* _WHAT IS ASKED_:
Update the stored records from the line that contains "family: Orobanchaceae" through the line that contains "collection date: 1889-09-11" by replacing "collectors" with "collected by", leaving all else unchanged. Give back only those lines.

Stored records:

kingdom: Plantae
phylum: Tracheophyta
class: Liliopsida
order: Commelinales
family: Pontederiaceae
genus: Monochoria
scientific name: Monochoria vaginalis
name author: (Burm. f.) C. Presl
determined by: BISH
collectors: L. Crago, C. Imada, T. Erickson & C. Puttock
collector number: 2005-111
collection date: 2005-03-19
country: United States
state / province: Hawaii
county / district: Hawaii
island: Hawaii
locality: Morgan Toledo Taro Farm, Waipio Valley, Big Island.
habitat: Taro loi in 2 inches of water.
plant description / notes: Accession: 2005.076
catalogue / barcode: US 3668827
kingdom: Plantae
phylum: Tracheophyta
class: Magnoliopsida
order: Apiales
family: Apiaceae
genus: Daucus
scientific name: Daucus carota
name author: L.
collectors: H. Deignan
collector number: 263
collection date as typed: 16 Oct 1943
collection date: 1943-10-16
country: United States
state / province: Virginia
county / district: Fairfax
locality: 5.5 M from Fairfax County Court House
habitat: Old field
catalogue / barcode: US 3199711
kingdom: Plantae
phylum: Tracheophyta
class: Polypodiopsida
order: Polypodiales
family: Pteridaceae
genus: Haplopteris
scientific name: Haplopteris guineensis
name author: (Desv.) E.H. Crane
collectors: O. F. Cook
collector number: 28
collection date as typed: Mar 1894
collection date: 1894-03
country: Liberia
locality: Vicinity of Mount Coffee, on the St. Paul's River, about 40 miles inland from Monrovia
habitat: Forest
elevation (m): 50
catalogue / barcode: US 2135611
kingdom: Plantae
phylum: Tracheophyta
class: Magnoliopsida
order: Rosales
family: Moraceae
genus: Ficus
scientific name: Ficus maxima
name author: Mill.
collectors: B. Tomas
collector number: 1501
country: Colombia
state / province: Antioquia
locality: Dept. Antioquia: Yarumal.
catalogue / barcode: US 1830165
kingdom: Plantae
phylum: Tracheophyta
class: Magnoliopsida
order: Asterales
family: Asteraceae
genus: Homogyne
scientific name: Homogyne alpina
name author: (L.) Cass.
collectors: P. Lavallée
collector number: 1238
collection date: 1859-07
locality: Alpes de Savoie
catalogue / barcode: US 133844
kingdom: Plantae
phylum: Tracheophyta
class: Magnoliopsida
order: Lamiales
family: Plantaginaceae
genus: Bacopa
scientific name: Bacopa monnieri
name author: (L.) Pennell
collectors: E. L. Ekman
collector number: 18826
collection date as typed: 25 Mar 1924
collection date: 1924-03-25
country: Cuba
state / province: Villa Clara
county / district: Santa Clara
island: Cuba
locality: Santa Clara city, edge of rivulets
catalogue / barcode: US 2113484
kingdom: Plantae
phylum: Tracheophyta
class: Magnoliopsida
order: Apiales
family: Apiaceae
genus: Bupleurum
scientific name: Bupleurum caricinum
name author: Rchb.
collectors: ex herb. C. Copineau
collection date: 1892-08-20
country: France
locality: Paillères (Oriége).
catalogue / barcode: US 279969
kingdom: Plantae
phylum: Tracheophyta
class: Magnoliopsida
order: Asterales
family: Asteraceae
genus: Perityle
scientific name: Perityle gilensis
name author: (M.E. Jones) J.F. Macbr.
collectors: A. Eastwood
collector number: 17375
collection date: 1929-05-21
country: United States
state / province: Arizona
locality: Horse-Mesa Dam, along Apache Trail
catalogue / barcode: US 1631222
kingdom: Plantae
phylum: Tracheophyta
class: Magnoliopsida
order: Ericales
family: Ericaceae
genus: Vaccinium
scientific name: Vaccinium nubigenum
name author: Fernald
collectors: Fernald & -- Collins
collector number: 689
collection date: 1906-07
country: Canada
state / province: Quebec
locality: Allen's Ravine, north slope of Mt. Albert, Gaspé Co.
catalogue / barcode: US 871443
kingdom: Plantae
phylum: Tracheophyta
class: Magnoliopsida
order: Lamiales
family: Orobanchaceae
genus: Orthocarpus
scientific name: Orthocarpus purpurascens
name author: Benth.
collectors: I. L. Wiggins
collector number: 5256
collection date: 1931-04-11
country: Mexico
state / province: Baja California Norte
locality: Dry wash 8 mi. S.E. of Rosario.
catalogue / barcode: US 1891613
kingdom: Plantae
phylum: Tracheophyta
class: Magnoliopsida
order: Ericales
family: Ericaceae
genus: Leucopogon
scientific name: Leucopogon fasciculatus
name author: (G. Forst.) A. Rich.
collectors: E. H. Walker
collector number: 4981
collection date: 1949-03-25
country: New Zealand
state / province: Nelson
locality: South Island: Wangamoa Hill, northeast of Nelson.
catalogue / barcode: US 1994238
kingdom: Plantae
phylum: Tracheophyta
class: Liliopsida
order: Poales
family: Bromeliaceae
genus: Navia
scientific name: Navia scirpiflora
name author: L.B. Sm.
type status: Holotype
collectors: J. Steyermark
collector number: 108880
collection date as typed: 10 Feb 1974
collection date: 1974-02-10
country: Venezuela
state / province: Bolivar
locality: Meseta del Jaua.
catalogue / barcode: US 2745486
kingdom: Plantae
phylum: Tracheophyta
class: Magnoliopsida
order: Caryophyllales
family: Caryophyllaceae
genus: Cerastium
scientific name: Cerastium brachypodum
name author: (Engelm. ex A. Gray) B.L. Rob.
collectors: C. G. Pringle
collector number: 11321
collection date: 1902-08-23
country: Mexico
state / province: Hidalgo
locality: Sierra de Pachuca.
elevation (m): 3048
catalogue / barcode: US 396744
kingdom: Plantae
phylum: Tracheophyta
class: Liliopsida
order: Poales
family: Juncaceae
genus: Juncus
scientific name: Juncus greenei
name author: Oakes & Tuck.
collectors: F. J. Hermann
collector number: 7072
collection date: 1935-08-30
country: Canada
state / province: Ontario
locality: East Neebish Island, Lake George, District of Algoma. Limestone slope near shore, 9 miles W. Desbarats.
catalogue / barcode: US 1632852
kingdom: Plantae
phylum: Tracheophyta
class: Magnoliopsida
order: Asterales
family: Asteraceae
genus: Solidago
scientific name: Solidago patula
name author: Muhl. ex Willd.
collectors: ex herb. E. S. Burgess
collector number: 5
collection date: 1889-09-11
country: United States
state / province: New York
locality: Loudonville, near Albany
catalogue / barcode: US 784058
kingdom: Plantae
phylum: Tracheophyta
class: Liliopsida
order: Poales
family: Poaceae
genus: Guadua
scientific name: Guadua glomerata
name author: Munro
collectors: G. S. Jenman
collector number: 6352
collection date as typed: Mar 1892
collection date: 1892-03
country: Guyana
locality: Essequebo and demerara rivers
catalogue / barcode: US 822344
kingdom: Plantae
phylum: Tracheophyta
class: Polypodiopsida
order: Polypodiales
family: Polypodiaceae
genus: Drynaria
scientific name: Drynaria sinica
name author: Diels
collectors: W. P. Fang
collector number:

* _SOLUTION_:
family: Orobanchaceae
genus: Orthocarpus
scientific name: Orthocarpus purpurascens
name author: Benth.
collected by: I. L. Wiggins
collector number: 5256
collection date: 1931-04-11
country: Mexico
state / province: Baja California Norte
locality: Dry wash 8 mi. S.E. of Rosario.
catalogue / barcode: US 1891613
kingdom: Plantae
phylum: Tracheophyta
class: Magnoliopsida
order: Ericales
family: Ericaceae
genus: Leucopogon
scientific name: Leucopogon fasciculatus
name author: (G. Forst.) A. Rich.
collected by: E. H. Walker
collector number: 4981
collection date: 1949-03-25
country: New Zealand
state / province: Nelson
locality: South Island: Wangamoa Hill, northeast of Nelson.
catalogue / barcode: US 1994238
kingdom: Plantae
phylum: Tracheophyta
class: Liliopsida
order: Poales
family: Bromeliaceae
genus: Navia
scientific name: Navia scirpiflora
name author: L.B. Sm.
type status: Holotype
collected by: J. Steyermark
collector number: 108880
collection date as typed: 10 Feb 1974
collection date: 1974-02-10
country: Venezuela
state / province: Bolivar
locality: Meseta del Jaua.
catalogue / barcode: US 2745486
kingdom: Plantae
phylum: Tracheophyta
class: Magnoliopsida
order: Caryophyllales
family: Caryophyllaceae
genus: Cerastium
scientific name: Cerastium brachypodum
name author: (Engelm. ex A. Gray) B.L. Rob.
collected by: C. G. Pringle
collector number: 11321
collection date: 1902-08-23
country: Mexico
state / province: Hidalgo
locality: Sierra de Pachuca.
elevation (m): 3048
catalogue / barcode: US 396744
kingdom: Plantae
phylum: Tracheophyta
class: Liliopsida
order: Poales
family: Juncaceae
genus: Juncus
scientific name: Juncus greenei
name author: Oakes & Tuck.
collected by: F. J. Hermann
collector number: 7072
collection date: 1935-08-30
country: Canada
state / province: Ontario
locality: East Neebish Island, Lake George, District of Algoma. Limestone slope near shore, 9 miles W. Desbarats.
catalogue / barcode: US 1632852
kingdom: Plantae
phylum: Tracheophyta
class: Magnoliopsida
order: Asterales
family: Asteraceae
genus: Solidago
scientific name: Solidago patula
name author: Muhl. ex Willd.
collected by: ex herb. E. S. Burgess
collector number: 5
collection date: 1889-09-11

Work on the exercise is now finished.